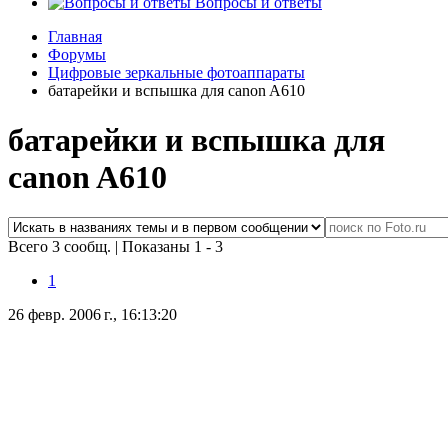
Вопросы и ответы
Главная
Форумы
Цифровые зеркальные фотоаппараты
батарейки и вспышка для canon A610
батарейки и вспышка для
canon A610
Всего 3 сообщ.
|
Показаны 1 - 3
1
26 февр. 2006 г., 16:13:20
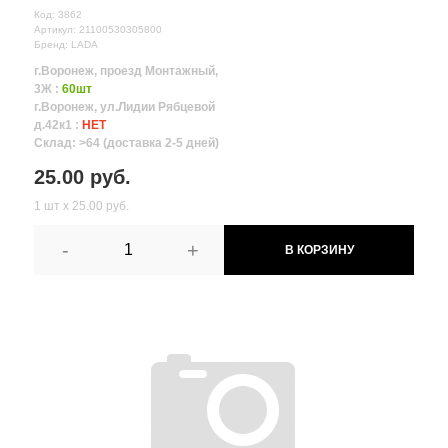
Код: 3862
Артикул: 21100530305800
Бренд: LADA
г.Воронеж, проезд Монтажный,
3Ж :
60шт
г.Воронеж, ул.Лидии Рябцевой
д.42к1 :
НЕТ
Склад: >64 (доставка 2-5 дней)
25.00 руб.
1 шт х 25.00 руб.
-
+
В КОРЗИНУ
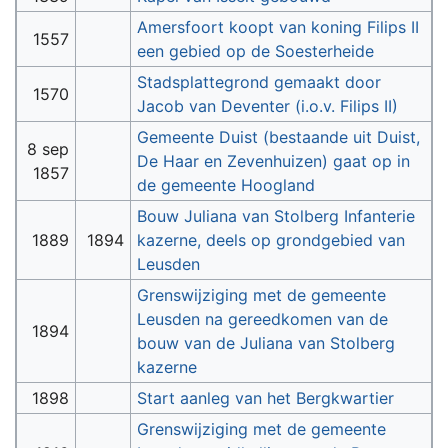
Amersfoort koopt van koning Filips II
1557
een gebied op de Soesterheide
Stadsplattegrond gemaakt door
1570
Jacob van Deventer (i.o.v. Filips II)
Gemeente Duist (bestaande uit Duist,
8 sep
De Haar en Zevenhuizen) gaat op in
1857
de gemeente Hoogland
Bouw Juliana van Stolberg Infanterie
1889
1894
kazerne, deels op grondgebied van
Leusden
Grenswijziging met de gemeente
Leusden na gereedkomen van de
1894
bouw van de Juliana van Stolberg
kazerne
1898
Start aanleg van het Bergkwartier
Grenswijziging met de gemeente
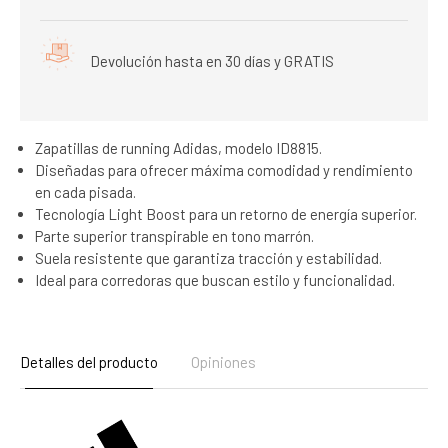
Devolución hasta en 30 días y GRATIS
Zapatillas de running Adidas, modelo ID8815.
Diseñadas para ofrecer máxima comodidad y rendimiento
en cada pisada.
Tecnología Light Boost para un retorno de energía superior.
Parte superior transpirable en tono marrón.
Suela resistente que garantiza tracción y estabilidad.
Ideal para corredoras que buscan estilo y funcionalidad.
Detalles del producto
Opiniones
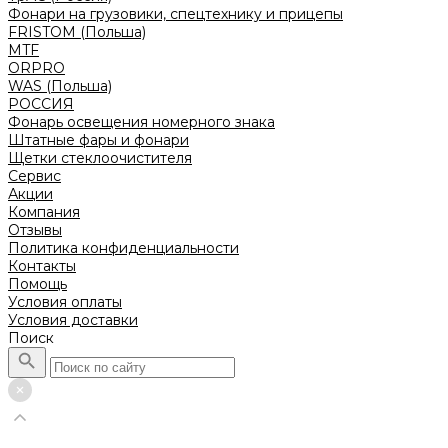
Фонари на грузовики, спецтехнику и прицепы
FRISTOM (Польша)
MTF
ORPRO
WAS (Польша)
РОССИЯ
Фонарь освещения номерного знака
Штатные фары и фонари
Щетки стеклоочистителя
Сервис
Акции
Компания
Отзывы
Политика конфиденциальности
Контакты
Помощь
Условия оплаты
Условия доставки
Поиск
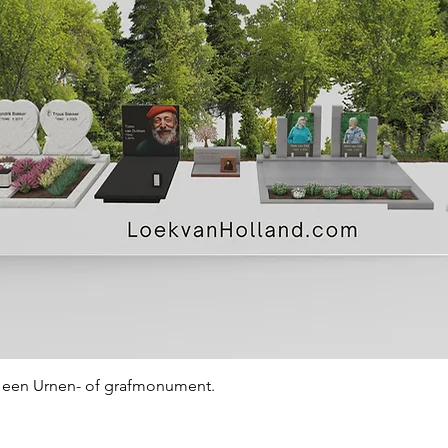
Snel overzicht
an een Urnen- of grafmonument.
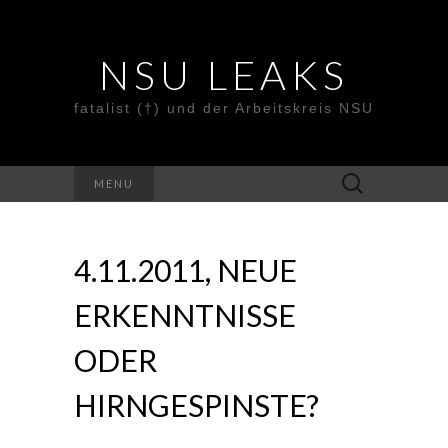
NSU LEAKS
fatalist (†) und der Arbeitskreis NSU
Suche
MENU
nach:
4.11.2011, NEUE
ERKENNTNISSE
ODER
HIRNGESPINSTE?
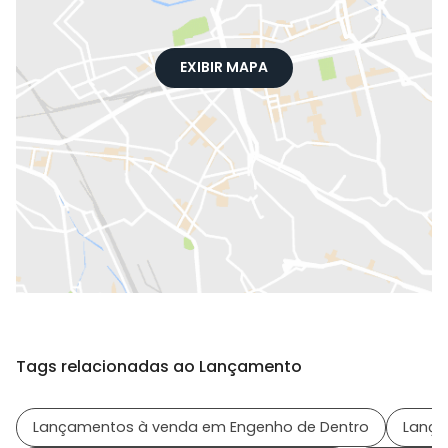
EXIBIR MAPA
Tags relacionadas ao Lançamento
Lançamentos à venda em Engenho de Dentro
Lança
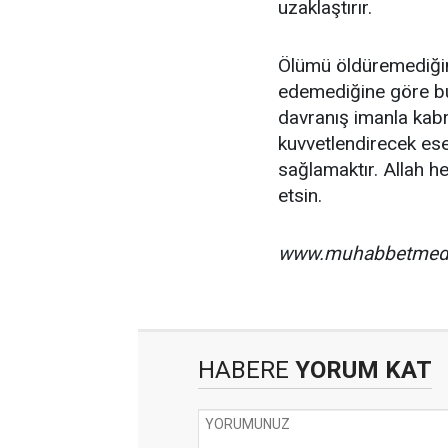
uzaklaştırır.
Ölümü öldüremediğim
edemediğine göre bu
davranış imanla kabr
kuvvetlendirecek ese
sağlamaktır. Allah h
etsin.
www.muhabbetmed
HABERE
YORUM KAT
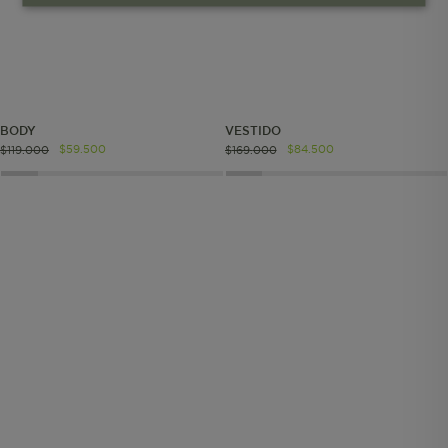
Cookies esenciales y necesarias
Cookies de rendimiento
BODY
VESTIDO
Cookies de segmentación (las de
$
59
.
500
$
84
.
500
$
119
.
000
$
169
.
000
publicidad)
Cookies funcionales
Cookies esenciales y necesarias
Cookies de rendimiento
Cookies de segmentación (las de
publicidad)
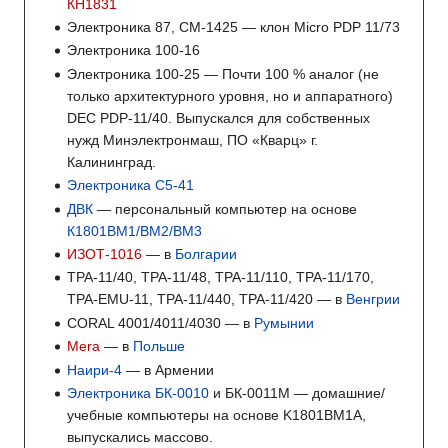
КН1831
Электроника 87, СМ-1425 — клон Micro PDP 11/73
Электроника 100-16
Электроника 100-25 — Почти 100 % аналог (не
только архитектурного уровня, но и аппаратного)
DEC PDP-11/40. Выпускался для собственных
нужд Минэлектронмаш, ПО «Кварц» г.
Калининград.
Электроника С5-41
ДВК
— персональный компьютер на основе
К1801ВМ1/ВМ2/ВМ3
ИЗОТ-1016
— в
Болгарии
TPA-11/40, TPA-11/48, TPA-11/110, TPA-11/170,
TPA-EMU-11, TPA-11/440, TPA-11/420 — в
Венгрии
CORAL 4001/4011/4030 — в
Румынии
Mera
— в
Польше
Наири-4
— в Армении
Электроника БК-0010
и БК-0011М — домашние/
учебные компьютеры на основе K1801BM1A,
выпускались массово.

□ □ □ □ □ □ □

### ABOUT THIS EXERCISE
Some lines in the data above may hold the word "para". Say how many, with no other words.

### ANSWER TO THIS TASK
3